• DOCUMENT EXTRACT
Cross-Channel Attack is one of approximately a hundred volumes which the Department of the Army intends to publish regarding its part in World War II. This particular volume deals with the planning and the difficulties encountered incident to the mounting of the largest amphibious assault ever undertaken in military history. Much of the information it contains has not heretofore been a matter of public knowledge. For example, light is for the first time thrown upon the enemy’s conflicting theories of defense against Allied air superiority and upon his paucity of first-class troops. This information is derived from the official records of the Wehrmacht and from signed statements of German participants. Many of the difficulties encountered in the planning, as well as in the execution stage of the operation, are here described to the public for the first time.

Where this history deals with the struggle ashore, it clearly illustrates the necessity for commanders to adjust their thinking to the means at hand, the terrain, and the influence of new weapons. It reiterates the indispensability of constant training in how to get order out of the confusion which is forever present upon the battlefield. It brings to mind in this connection the means used by a football team for meeting the problems of overcoming opposition on the playing field. The plays devised and the techniques used to attain its ends must be practiced again and again. Frequently it is the loss of effective direction of small units, incident to the battle’s toll, which makes for failure rather than success.

• DATA SECTION

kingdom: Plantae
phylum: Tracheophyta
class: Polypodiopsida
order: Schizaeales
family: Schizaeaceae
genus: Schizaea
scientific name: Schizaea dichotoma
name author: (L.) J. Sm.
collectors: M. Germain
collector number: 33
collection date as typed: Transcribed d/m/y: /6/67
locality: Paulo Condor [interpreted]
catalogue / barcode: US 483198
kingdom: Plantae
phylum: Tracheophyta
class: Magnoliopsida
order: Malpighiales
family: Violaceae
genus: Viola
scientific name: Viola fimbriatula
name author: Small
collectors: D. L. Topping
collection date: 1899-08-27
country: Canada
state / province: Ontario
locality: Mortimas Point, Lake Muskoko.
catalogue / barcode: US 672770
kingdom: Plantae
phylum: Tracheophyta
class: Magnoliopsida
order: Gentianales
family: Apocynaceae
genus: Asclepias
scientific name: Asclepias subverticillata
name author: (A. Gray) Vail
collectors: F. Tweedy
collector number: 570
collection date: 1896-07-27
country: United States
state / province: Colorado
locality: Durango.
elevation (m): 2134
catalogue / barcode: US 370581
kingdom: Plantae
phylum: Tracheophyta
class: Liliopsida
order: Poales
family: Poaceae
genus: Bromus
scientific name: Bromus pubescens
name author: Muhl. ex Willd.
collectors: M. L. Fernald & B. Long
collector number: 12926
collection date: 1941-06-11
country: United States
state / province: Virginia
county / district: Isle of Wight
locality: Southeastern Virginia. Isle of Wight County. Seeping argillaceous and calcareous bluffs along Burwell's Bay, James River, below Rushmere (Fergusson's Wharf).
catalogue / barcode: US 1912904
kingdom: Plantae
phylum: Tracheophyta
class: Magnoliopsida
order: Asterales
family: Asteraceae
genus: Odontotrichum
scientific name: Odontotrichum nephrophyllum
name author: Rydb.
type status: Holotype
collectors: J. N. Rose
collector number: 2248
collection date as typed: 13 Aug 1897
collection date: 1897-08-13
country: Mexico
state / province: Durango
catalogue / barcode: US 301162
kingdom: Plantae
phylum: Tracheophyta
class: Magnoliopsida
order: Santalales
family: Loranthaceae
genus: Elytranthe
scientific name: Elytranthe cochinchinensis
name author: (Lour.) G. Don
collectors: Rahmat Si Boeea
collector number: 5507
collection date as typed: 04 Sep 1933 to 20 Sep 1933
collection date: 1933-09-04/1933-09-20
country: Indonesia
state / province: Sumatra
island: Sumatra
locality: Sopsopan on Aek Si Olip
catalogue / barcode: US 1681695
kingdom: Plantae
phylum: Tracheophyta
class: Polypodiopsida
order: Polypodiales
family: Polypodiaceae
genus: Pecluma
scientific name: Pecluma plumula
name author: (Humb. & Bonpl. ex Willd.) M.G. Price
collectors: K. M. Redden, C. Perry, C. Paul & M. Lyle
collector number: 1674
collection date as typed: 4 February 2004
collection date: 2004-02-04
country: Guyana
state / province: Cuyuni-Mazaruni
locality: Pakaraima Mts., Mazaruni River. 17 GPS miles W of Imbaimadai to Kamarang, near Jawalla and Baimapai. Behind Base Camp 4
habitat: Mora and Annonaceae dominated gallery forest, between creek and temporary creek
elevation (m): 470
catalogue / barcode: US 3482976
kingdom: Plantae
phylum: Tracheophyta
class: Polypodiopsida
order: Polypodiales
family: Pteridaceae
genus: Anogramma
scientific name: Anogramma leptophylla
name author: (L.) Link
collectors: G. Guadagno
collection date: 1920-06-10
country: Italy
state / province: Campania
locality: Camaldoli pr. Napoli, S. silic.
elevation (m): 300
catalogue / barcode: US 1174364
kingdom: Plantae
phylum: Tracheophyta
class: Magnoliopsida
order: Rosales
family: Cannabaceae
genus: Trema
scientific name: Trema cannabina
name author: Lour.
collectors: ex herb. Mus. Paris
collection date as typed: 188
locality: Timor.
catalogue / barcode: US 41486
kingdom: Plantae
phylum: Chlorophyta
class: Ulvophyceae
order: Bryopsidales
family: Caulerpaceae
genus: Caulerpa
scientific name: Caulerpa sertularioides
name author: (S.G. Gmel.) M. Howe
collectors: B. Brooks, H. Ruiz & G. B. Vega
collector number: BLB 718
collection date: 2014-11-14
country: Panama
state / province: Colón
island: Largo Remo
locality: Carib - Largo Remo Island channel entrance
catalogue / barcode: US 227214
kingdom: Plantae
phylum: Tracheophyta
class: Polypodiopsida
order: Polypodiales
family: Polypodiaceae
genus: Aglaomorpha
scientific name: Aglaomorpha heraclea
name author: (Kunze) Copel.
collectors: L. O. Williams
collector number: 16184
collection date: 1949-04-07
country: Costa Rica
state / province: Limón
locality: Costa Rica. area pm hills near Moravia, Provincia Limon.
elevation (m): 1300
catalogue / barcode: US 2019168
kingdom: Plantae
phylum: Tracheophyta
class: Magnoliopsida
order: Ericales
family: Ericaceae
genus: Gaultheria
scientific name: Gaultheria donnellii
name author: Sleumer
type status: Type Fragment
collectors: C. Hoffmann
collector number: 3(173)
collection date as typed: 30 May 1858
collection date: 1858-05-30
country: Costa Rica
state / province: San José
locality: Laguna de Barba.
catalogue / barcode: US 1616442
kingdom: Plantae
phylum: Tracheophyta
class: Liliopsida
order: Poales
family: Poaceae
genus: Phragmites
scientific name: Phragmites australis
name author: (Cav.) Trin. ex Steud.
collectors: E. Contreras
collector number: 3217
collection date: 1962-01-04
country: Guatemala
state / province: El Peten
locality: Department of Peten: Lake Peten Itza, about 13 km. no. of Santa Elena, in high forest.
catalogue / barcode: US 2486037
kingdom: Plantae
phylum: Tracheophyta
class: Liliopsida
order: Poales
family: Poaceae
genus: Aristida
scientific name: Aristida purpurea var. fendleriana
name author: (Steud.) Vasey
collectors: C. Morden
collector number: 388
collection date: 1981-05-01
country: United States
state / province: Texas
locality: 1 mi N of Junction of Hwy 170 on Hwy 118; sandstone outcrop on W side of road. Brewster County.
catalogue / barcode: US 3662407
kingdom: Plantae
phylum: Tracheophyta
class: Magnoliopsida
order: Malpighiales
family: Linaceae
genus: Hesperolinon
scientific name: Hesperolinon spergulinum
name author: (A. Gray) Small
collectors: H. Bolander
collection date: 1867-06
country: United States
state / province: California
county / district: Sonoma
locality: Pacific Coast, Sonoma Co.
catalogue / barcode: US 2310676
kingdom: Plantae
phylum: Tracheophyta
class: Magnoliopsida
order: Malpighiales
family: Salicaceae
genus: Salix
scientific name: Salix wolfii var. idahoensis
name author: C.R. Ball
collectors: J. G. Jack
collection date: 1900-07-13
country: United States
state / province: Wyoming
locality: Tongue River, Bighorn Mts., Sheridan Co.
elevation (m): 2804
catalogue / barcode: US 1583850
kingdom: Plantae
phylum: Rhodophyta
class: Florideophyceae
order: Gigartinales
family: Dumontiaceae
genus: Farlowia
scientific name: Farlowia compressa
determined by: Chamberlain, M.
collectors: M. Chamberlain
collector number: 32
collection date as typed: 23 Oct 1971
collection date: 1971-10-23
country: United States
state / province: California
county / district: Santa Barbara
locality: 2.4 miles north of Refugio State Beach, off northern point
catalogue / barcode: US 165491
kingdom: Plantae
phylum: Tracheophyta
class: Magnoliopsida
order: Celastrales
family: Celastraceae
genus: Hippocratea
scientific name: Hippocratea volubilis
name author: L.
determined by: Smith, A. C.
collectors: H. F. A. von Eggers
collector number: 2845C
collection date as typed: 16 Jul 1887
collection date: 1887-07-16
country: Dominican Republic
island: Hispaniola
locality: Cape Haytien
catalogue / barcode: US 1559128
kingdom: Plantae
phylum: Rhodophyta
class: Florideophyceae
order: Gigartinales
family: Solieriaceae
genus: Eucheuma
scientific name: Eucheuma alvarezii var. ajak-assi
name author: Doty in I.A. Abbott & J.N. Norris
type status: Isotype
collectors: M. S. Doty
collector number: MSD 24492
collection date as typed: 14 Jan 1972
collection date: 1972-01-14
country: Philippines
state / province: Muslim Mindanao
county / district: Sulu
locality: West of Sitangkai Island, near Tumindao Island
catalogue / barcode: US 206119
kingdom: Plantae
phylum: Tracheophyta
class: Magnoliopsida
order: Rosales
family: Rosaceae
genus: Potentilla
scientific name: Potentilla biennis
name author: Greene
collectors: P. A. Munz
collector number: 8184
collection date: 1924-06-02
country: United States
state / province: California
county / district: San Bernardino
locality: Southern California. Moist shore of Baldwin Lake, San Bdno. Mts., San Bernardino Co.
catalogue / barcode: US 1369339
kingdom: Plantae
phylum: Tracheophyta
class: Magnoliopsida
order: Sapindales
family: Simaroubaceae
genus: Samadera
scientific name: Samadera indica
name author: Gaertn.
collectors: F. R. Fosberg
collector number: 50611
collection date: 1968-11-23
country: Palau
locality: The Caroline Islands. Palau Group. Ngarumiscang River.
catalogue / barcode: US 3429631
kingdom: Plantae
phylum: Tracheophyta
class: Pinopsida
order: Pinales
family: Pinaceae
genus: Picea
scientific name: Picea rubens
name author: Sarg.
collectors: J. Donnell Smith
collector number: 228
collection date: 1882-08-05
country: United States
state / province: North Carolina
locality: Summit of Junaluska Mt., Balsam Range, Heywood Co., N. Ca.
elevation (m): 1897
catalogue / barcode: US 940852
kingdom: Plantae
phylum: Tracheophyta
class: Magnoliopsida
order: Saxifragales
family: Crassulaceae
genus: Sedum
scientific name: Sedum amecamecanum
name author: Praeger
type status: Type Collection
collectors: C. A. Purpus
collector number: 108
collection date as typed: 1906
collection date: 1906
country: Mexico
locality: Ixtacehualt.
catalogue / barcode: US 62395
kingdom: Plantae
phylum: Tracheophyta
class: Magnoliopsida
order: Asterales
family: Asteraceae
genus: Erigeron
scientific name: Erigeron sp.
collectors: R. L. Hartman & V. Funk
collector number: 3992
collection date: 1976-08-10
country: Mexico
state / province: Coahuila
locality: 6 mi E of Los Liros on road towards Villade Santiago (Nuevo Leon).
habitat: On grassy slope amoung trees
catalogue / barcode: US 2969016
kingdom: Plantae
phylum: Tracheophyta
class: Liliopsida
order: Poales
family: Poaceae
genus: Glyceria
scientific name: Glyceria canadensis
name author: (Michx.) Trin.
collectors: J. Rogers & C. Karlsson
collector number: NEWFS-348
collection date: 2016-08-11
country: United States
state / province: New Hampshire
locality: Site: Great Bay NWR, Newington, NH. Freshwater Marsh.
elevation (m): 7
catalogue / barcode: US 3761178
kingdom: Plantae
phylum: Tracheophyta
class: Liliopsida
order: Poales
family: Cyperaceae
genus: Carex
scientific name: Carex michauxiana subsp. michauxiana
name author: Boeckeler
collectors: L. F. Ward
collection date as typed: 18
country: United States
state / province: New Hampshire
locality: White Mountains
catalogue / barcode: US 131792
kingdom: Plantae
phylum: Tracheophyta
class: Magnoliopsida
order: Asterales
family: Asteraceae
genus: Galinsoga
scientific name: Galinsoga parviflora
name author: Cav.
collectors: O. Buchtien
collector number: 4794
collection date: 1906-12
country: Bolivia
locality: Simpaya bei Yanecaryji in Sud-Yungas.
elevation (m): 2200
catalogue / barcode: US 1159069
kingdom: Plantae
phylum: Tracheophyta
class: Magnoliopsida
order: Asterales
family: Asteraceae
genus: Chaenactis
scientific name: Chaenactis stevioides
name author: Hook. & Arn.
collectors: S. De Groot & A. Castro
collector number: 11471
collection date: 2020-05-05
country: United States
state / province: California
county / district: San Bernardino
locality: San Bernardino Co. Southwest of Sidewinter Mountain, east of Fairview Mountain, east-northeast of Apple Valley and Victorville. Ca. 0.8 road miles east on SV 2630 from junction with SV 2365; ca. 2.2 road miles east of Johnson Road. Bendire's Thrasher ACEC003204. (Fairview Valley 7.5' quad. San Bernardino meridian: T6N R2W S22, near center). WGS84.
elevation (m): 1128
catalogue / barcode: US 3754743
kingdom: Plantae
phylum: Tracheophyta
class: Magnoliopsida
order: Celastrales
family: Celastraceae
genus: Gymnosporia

• EXERCISE REQUIREMENTS
Translate this sentence from the passage about the Cross-Channel Attack volume into Spanish: "This information is derived from the official records of the Wehrmacht and from signed statements of German participants."

• FINAL RESULT
Esta información procede de los registros oficiales de la Wehrmacht y de declaraciones firmadas de participantes alemanes.